392    It follows from all of the foregoing that, without there being any need to examine the second part of the third plea and the other pleas in law in the application, the contested decision must be annulled.

C.      The maintenance in time of the effects of the contested decision

393    Under the second paragraph of Article 264 TFEU the Court may, if it considers this necessary, state which of the effects of an act which it has declared void are to be considered as definitive.

394    In this respect, it is clear from the Court’s case-law that the effects of a contested act, in particular the decision to conclude an international agreement, may be maintained on grounds of legal certainty where the immediate effects of annulling that act would give rise to serious negative consequences (see, to that effect, judgments of 28 April 2015, Commission v Council, C‑28/12, EU:C:2015:282, paragraph 60 and the case-law cited, and of 4 September 2018, Commission v Council (Agreement with Kazakhstan), C‑244/17, EU:C:2018:662, paragraph 51).

395    In the present case, the annulment of the contested decision with immediate effect may have serious consequences for the European Union’s external action and call into question the legal certainty of the international commitments to which it has consented and which are binding on the institutions and the Member States.

396    In these circumstances, it is appropriate for the Court to apply, of its own motion, the second paragraph of Article 264 TFEU by maintaining the effects of the contested decision for a period which may not exceed the period referred to in the first paragraph of Article 56 of the Statute of the Court of Justice of the European Union or, if an appeal has been brought within that period, until the delivery of the judgment of the Court of Justice on that appeal.

 Costs

397    Under Article 134(1) of the Rules of Procedure, an unsuccessful party is to be ordered to pay the costs if they have been applied for in the successful party’s pleadings.

398    Since the Council has been unsuccessful, it must be ordered to pay the costs, in accordance with the form of order sought by the applicant.

399    In accordance with Article 138(1) of the Rules of Procedure, the French Republic and the Commission are to bear their own costs.

400    Under Article 138(3) of the Rules of Procedure, the General Court may order that an intervener other than the parties referred to in paragraphs 1 and 2 of that article is to bear its own costs.
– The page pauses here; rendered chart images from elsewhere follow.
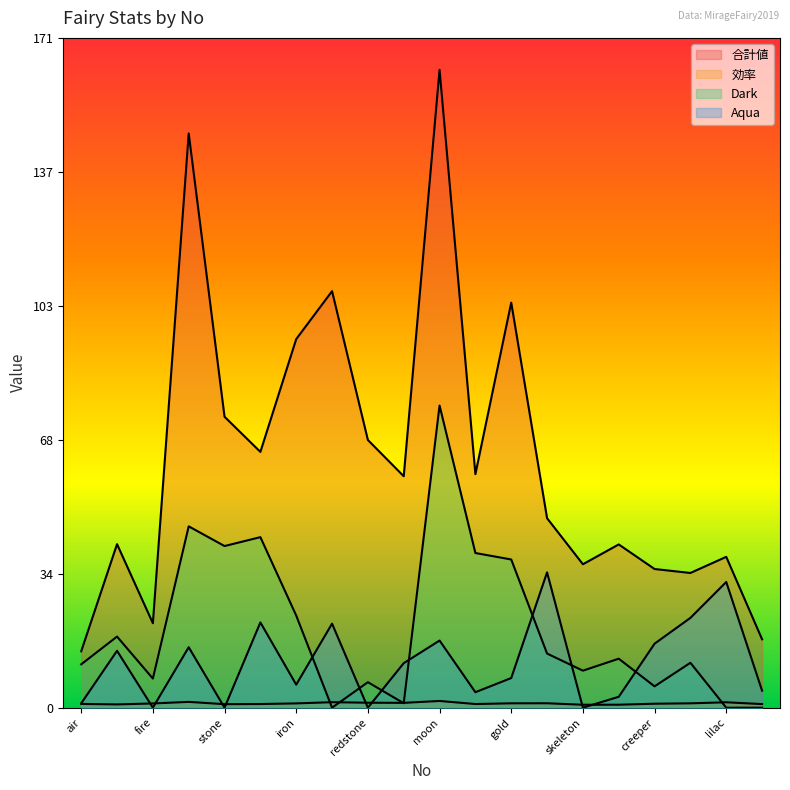

What is the difference between the highest and lowest values at iron?

93.0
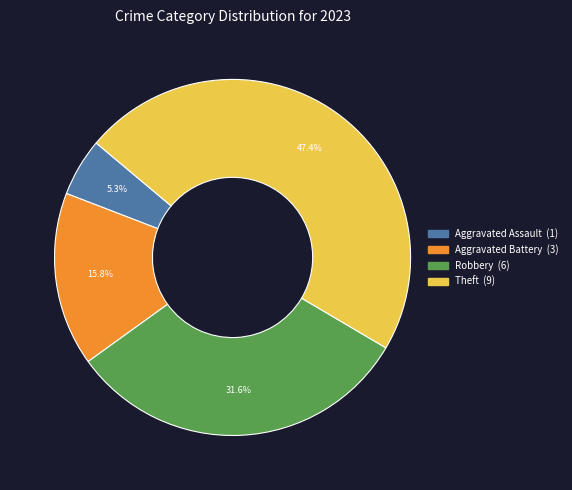

Is there a majority slice in this chart?

No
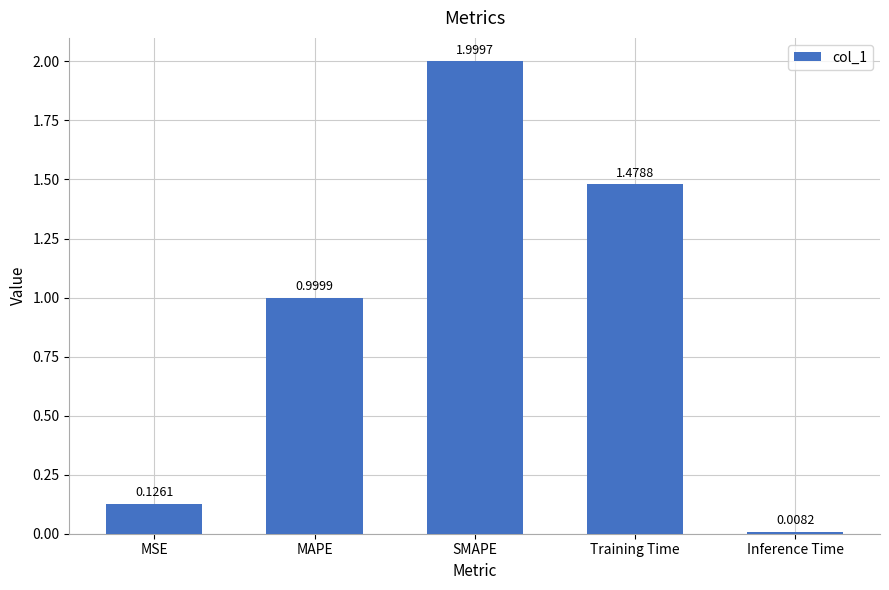

Read the value at MAPE.

1.0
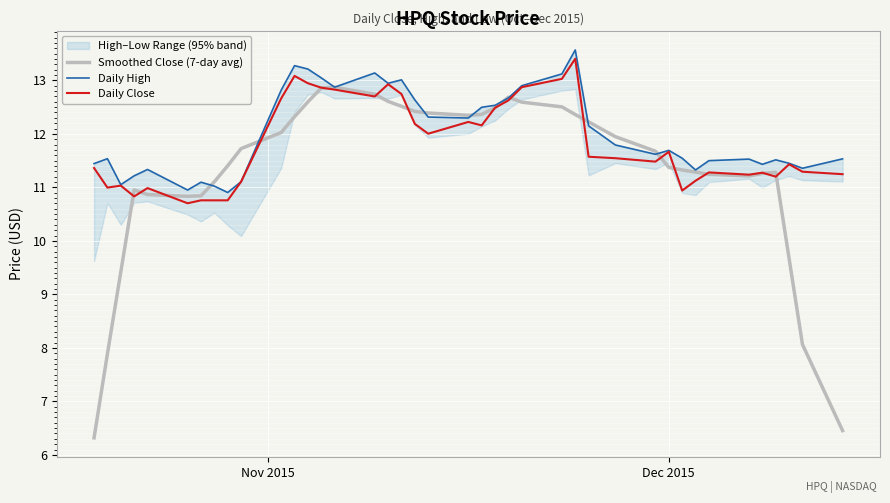

What is the minimum value for Smoothed Close (7-day avg)?

6.3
401    In the present case, it must be decided that Comader is to bear its own costs.

On those grounds,

THE GENERAL COURT (Ninth Chamber, Extended Composition)

hereby:

1.      Annuls Council Decision (EU) 2019/217 of 28 January 2019 on the conclusion of the agreement in the form of an Exchange of Letters between the European Union and the Kingdom of Morocco on the amendment of Protocols 1 and 4 to the Euro-Mediterranean Agreement establishing an association between the European Communities and their Member States, of the one part, and the Kingdom of Morocco, of the other part.

2.      Orders the effects of Decision 2019/217 to be maintained for a period that may not exceed the period referred to in the first paragraph of Article 56 of the Statute of the Court of Justice of the European Union or, if an appeal has been brought within that period, until the delivery of the judgment of the Court of Justice on that appeal.

3.      Orders the Council of the European Union to bear its own costs and to pay those incurred by the Front populaire pour la libération de la Saguia el-Hamra et du Rio de Oro (Front Polisario).

4.      Orders the French Republic, the European Commission and the Confédération marocaine de l’agriculture and du développement rural (Comader) to bear their own costs.

Costeira

Gratsias

Kancheva

Delivered in open court in Luxembourg on 29 September 2021.

[Signatures]


Table of contents



*      Language of the case: French.